Otro aspecto a destacar es la imagen parental que posee el protagonista. Hablamos de una familia destruida por la insignificancia, por el desprecio, a las formas tradicionales de convivencia. En una explicación que busca el narrador sobre «en esos años pensaba que la enfermedad era yo mismo, que debía sortear obstáculo tras obstáculo para tener derecho a vivir tranquilo», su padre al compararlo con la fortaleza de su única hermana lo califica de forma displicente, dice: «Tu hijo es un merengue», lo repite más de una vez y esta humillación se suma a la que podría ser la causa de su «mal», escribe el narrador: «El aborto no le preocupa a Dios ni a mis padres, supongo que tampoco estas palabras». Asimismo se entera que efectivamente podría ser ese «hermano muerto antes de nacer» y en cuyo reemplazo nació él.
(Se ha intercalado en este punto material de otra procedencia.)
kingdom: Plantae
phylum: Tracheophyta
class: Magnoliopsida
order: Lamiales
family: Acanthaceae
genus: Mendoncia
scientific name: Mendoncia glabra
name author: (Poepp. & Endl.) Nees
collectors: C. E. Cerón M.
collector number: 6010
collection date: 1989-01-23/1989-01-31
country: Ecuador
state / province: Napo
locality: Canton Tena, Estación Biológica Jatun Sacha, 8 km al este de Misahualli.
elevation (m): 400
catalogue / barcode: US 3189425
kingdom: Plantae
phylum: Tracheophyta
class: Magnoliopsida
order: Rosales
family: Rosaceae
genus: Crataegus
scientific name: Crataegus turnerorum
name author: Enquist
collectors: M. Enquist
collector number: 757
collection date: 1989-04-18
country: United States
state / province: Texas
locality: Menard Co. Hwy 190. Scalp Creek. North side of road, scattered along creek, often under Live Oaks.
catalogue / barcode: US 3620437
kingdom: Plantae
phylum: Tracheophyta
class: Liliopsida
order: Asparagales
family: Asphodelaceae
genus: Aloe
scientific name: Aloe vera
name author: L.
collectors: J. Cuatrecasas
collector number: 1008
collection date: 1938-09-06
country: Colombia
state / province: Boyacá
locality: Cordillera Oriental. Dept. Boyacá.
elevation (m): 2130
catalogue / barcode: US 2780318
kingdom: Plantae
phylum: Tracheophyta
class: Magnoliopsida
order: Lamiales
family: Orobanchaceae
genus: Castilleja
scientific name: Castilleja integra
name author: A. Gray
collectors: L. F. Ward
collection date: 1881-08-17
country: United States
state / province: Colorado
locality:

Pareciera que esa condición en que la madre parió a este hijo-narrador después de la muerte del anterior significó al personaje, lo hirió de tal manera que justifica su condición de desolación, angustia y locura.

Por último, nos queda la impresión de estar ante un texto autobiográfico, por tanto el narrador se cita a sí mismo como el autor de sus obras anteriores, específicamente «Sin besos en la boca», unido a su condición de escritor, que refuerza constantemente, dice: «Siempre lo supe, que los libros serían mis hijos». En consecuencia, esta breve novela puede leerse –con las licencias que permite la ficción– como una confesión de la propia vida –imaginada o real– del autor.